---- Record extracts

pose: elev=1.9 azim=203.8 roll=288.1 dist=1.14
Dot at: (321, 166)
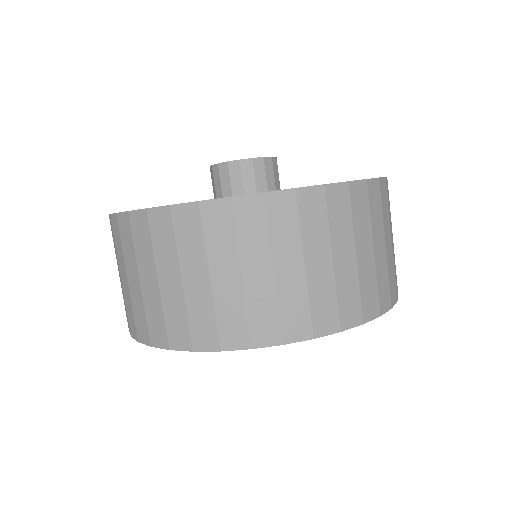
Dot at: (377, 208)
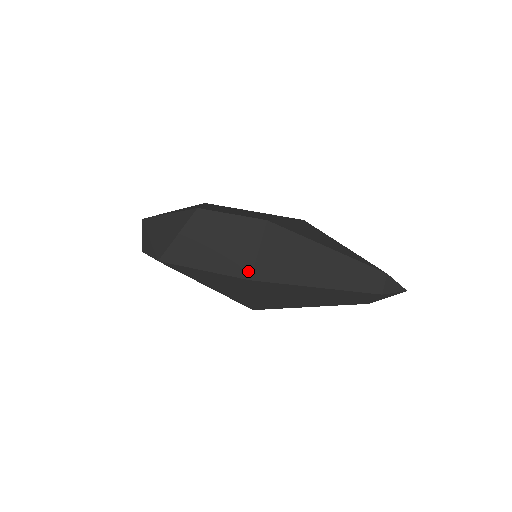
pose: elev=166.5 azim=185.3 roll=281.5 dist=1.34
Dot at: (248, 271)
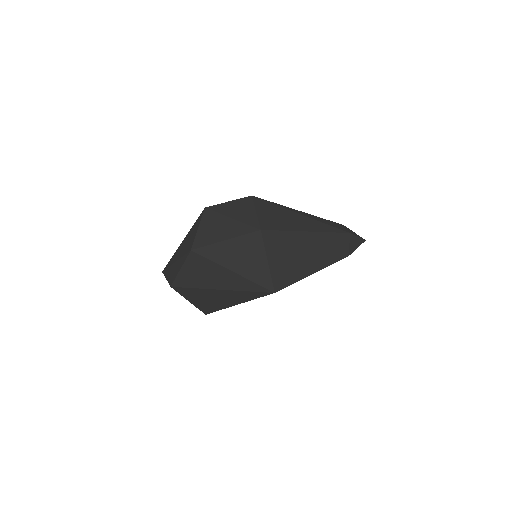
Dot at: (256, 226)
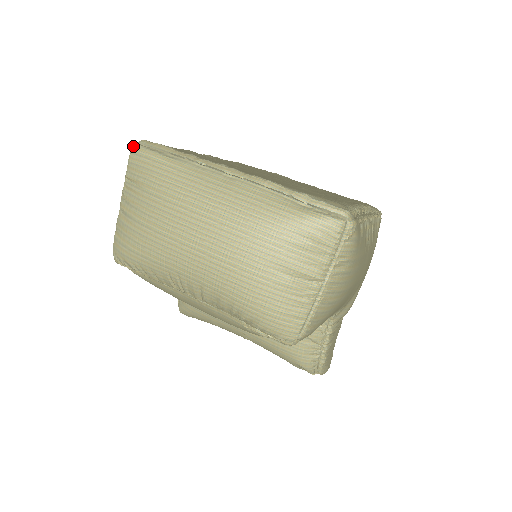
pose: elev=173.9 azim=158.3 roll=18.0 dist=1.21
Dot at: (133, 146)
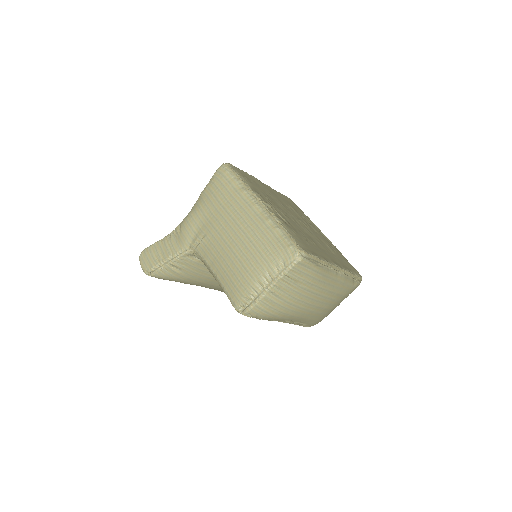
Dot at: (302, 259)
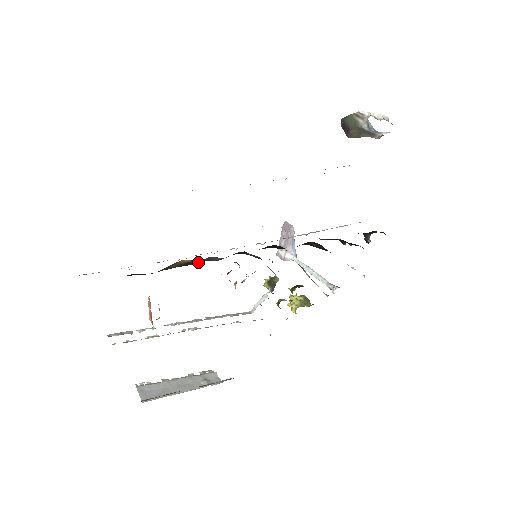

--------
---- Record extracts

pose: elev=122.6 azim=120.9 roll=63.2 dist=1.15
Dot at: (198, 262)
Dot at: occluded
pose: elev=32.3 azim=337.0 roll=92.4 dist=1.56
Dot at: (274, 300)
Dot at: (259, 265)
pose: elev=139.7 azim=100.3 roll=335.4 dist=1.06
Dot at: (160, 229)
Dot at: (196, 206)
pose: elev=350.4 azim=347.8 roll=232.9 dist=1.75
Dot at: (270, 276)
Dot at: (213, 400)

--------

Description of the task:
Rewrite the lines from the one with "pose: elev=32.3 azim=337.0" up to and including the one with "Dot at: (213, 400)", substituting "camera" for "pose" and leaving everything else unchanged. Give only those lines.

Exercise output:
camera: elev=32.3 azim=337.0 roll=92.4 dist=1.56
Dot at: (274, 300)
Dot at: (259, 265)
camera: elev=139.7 azim=100.3 roll=335.4 dist=1.06
Dot at: (160, 229)
Dot at: (196, 206)
camera: elev=350.4 azim=347.8 roll=232.9 dist=1.75
Dot at: (270, 276)
Dot at: (213, 400)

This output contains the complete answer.